Subhrarag graduated from NUJS, Kolkata, as part of their inaugural batch in 2005. He is the Region Lead Counsel for the Asia, Pacific and Japan (APJ) region for the Communications and Media Services (CMS) business vertical of Hewlett Packard. Prior to this role, he was the Country Lead Counsel for the Technology Services (TS) business vertical for India region. Prior to joining Hewlett Packard (HP), he had worked in some of the premiere law firms of the country in areas relating to general corporate advisory, labour laws, consumer matters, foreign exchange compliance, securities law compliance, media and communication laws, private equity etc.
In this interview we speak to him about:
- His role at HP
- His diverse experience
- Being an in-house counsel
What inspired you to take up law?
I completed my Higher Secondary Education (Class XII) in the year 2000. Around that time the peer and parental pressure was completely aligned towards pushing students towards STEM discipline. We too went through the same peer pressure.
However, I give full credit to my father for his foresight, as he encouraged me and my twin brother to consider law as the career choice. Around that time law was largely considered as a career choice to taken up by the non-serious and academically challenged students. This was primarily due to the quality of legal education that was being imparted in most law colleges in the country and only a handful of law colleges (especially national law schools) were providing the right ambiance and teaching methodology to encourage law students to take up law as a serious profession. My father took a lot of personal interest in understanding the new style of legal education that was being imparted in the national law schools and upon being convinced that it encourages students to develop a career in law he encouraged us to consider law as the career choice.
Tell us a bit about your time studying law as an undergraduate student at NUJS.
Studying law in NUJS was a very interesting experience for me. It provided me an opportunity to stay other students coming from diverse socio-economic backgrounds and pick up inter-personal and professional skills while pursuing academic interests in college.

_DATASET EXCERPT_
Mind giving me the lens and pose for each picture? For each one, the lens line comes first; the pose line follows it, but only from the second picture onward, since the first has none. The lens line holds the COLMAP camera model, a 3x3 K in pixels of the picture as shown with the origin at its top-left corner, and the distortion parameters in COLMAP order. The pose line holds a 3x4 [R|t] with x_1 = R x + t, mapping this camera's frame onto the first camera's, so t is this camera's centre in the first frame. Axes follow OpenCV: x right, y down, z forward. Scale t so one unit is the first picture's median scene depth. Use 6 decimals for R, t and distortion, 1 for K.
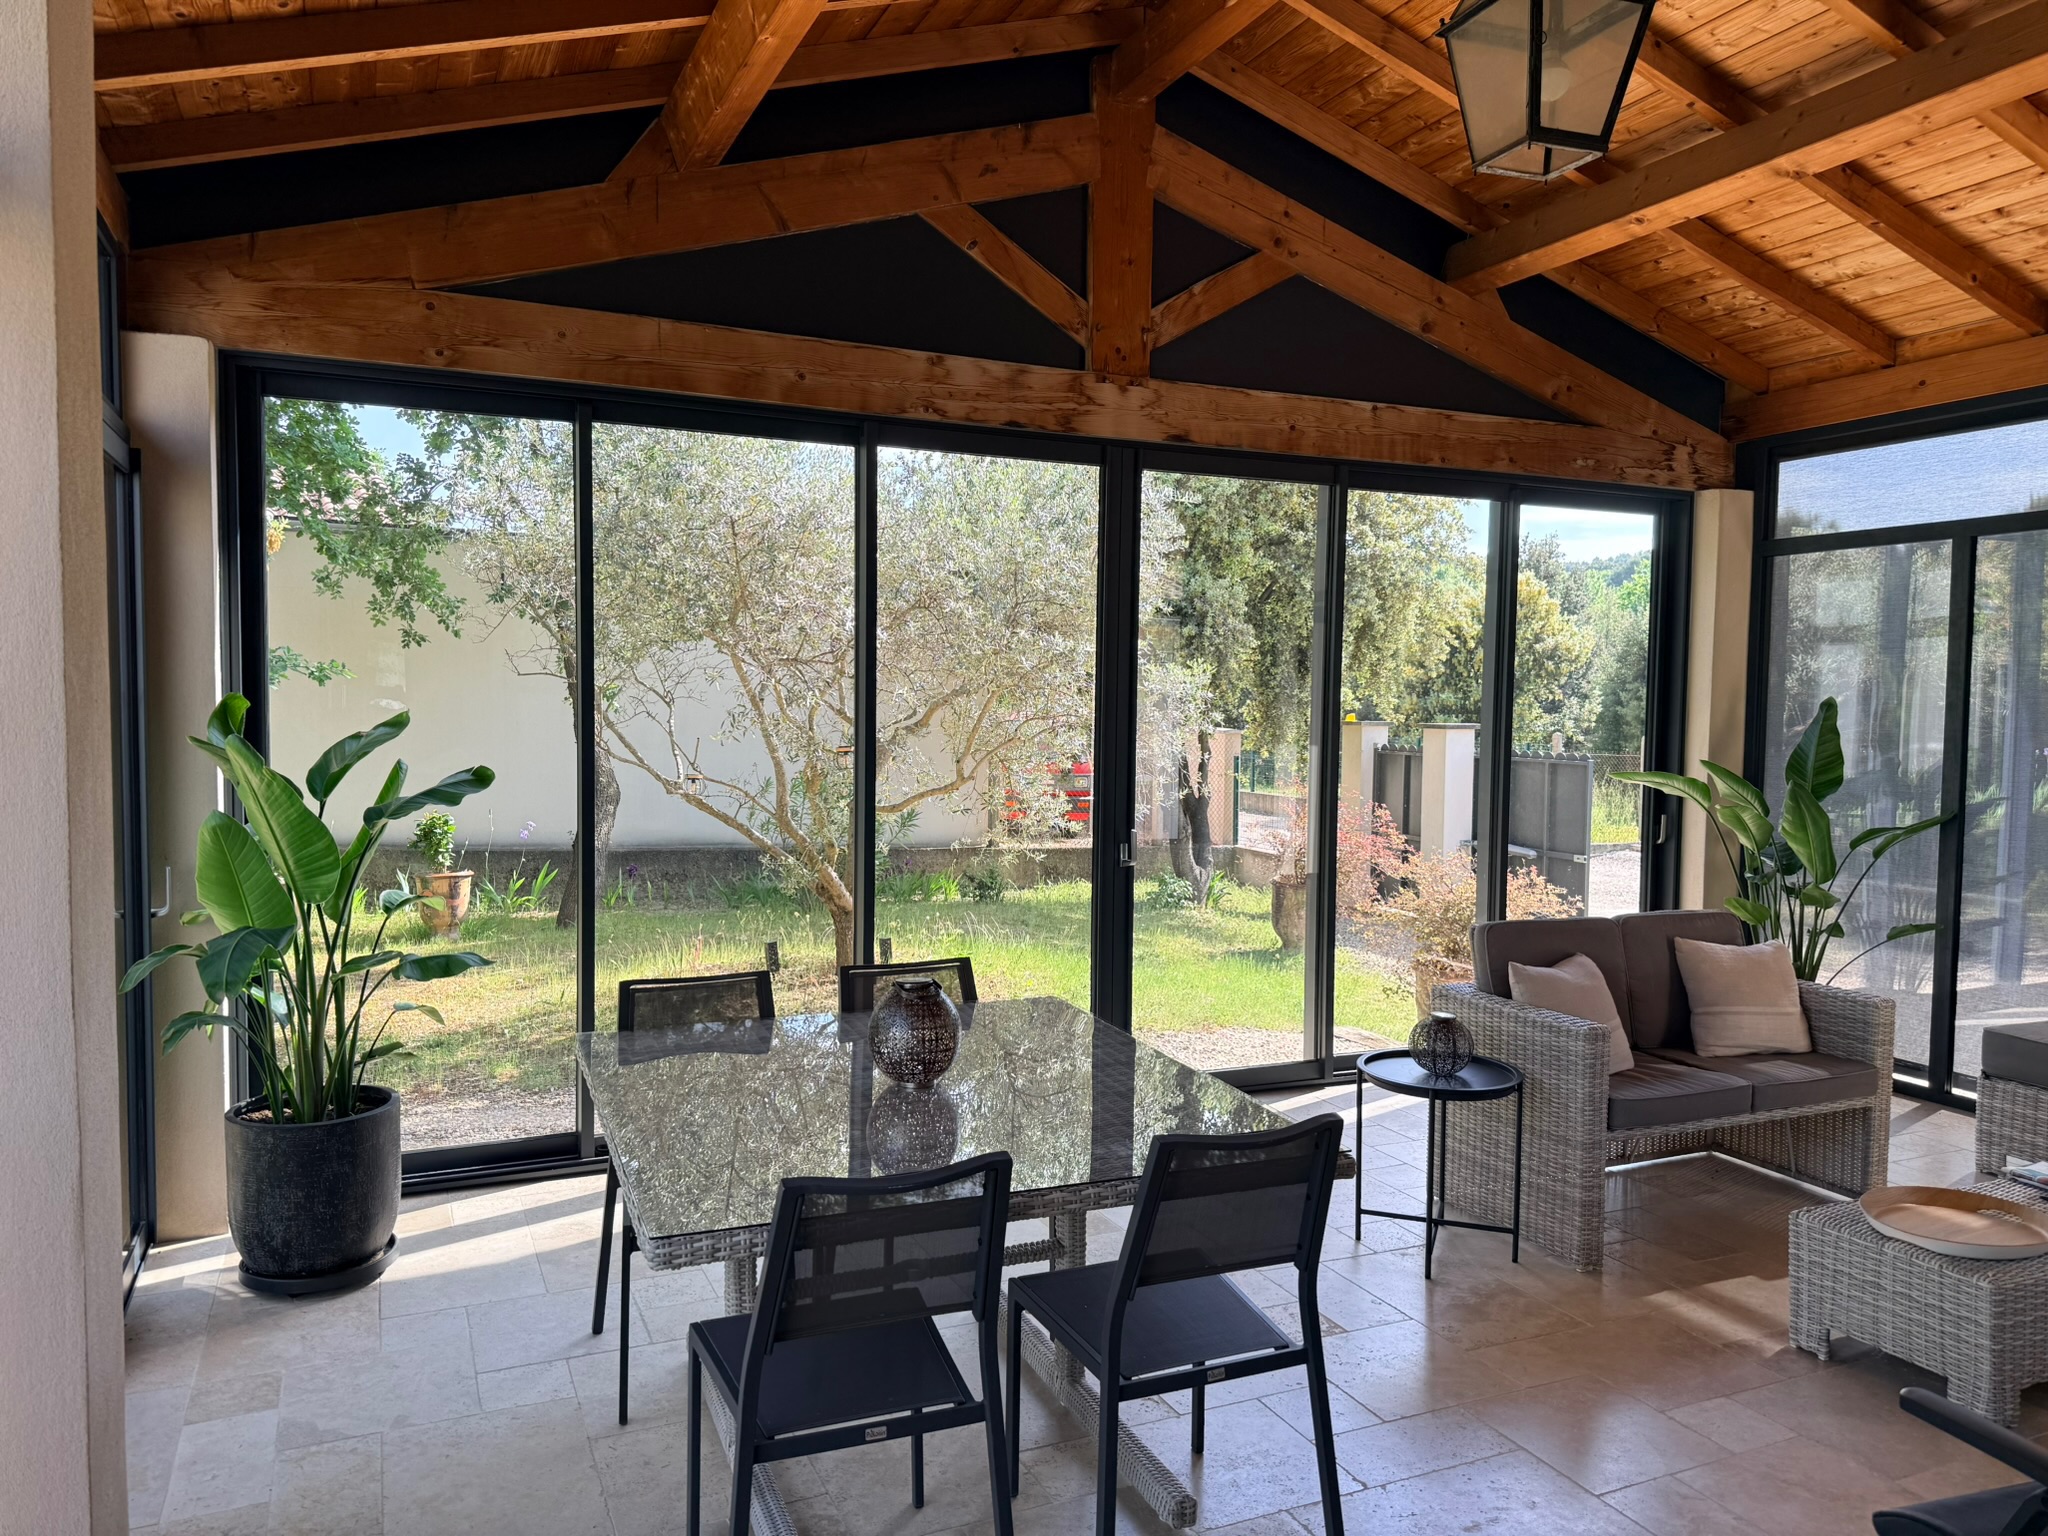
lens RADIAL K [[1440.2, 0, 1018.2], [0, 1440.2, 777.7], [0, 0, 1]] dist [0.006137, -0.026946]
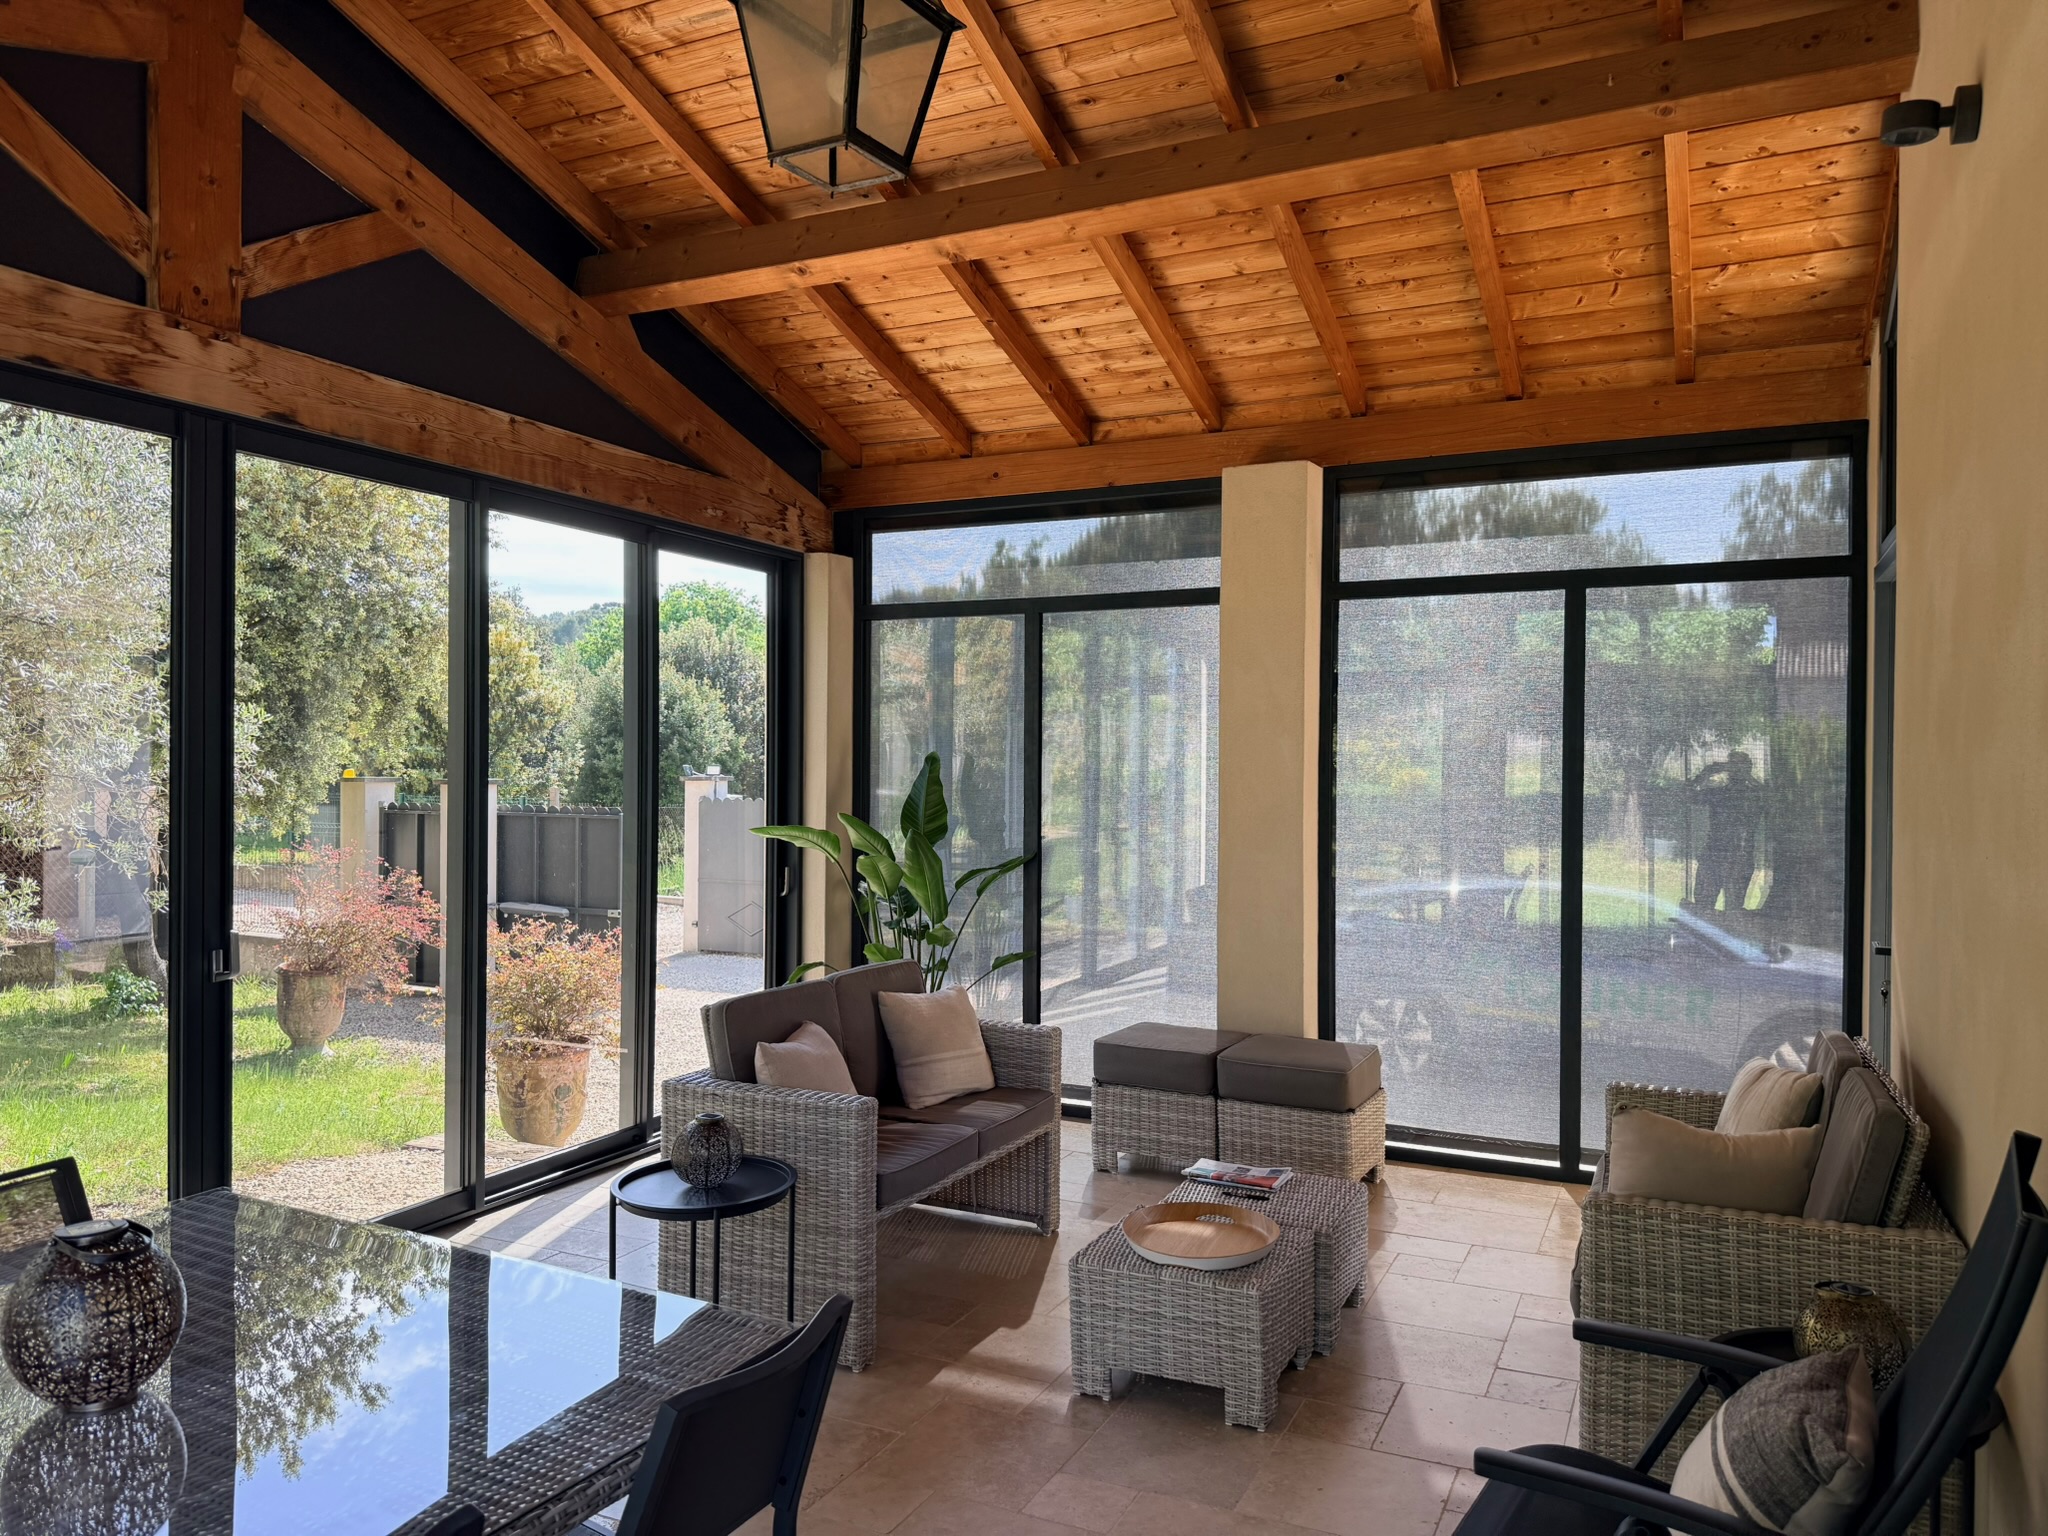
lens RADIAL K [[1405.9, 0, 1024.0], [0, 1405.9, 768.0], [0, 0, 1]] dist [0.048717, -0.074935]
pose [[0.756295, -0.006739, 0.654196, -0.087636], [0.035227, 0.998916, -0.030434, -0.008827], [-0.653282, 0.046062, 0.755713, 0.166267]]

_TASK LIST_
A) Which areas of work does the interview say Subhrarag handled at law firms before joining Hewlett Packard?
B) Write out the interview from "Subhrarag graduated from" up to and including "take up law?".
C) Does each statement agree with the interview? (i) Subhrarag graduated from NUJS in 2000. (ii) Subhrarag has a twin brother. (iii) Before his current role, Subhrarag was Country Lead Counsel for the Technology Services business vertical for India.

_WRITTEN ANSWERS_
A)
- General corporate advisory
- Labour laws
- Consumer matters
- Foreign exchange compliance
- Securities law compliance
- Media and communication laws
- Private equity

B)
Subhrarag graduated from NUJS, Kolkata, as part of their inaugural batch in 2005. He is the Region Lead Counsel for the Asia, Pacific and Japan (APJ) region for the Communications and Media Services (CMS) business vertical of Hewlett Packard. Prior to this role, he was the Country Lead Counsel for the Technology Services (TS) business vertical for India region. Prior to joining Hewlett Packard (HP), he had worked in some of the premiere law firms of the country in areas relating to general corporate advisory, labour laws, consumer matters, foreign exchange compliance, securities law compliance, media and communication laws, private equity etc.
In this interview we speak to him about:
- His role at HP
- His diverse experience
- Being an in-house counsel
What inspired you to take up law?

C)
(i) No: "Subhrarag graduated from NUJS, Kolkata, as part of their inaugural batch in 2005."
(ii) Yes: "he encouraged me and my twin brother to consider law as the career choice."
(iii) Yes: "Prior to this role, he was the Country Lead Counsel for the Technology Services (TS) business vertical for India region."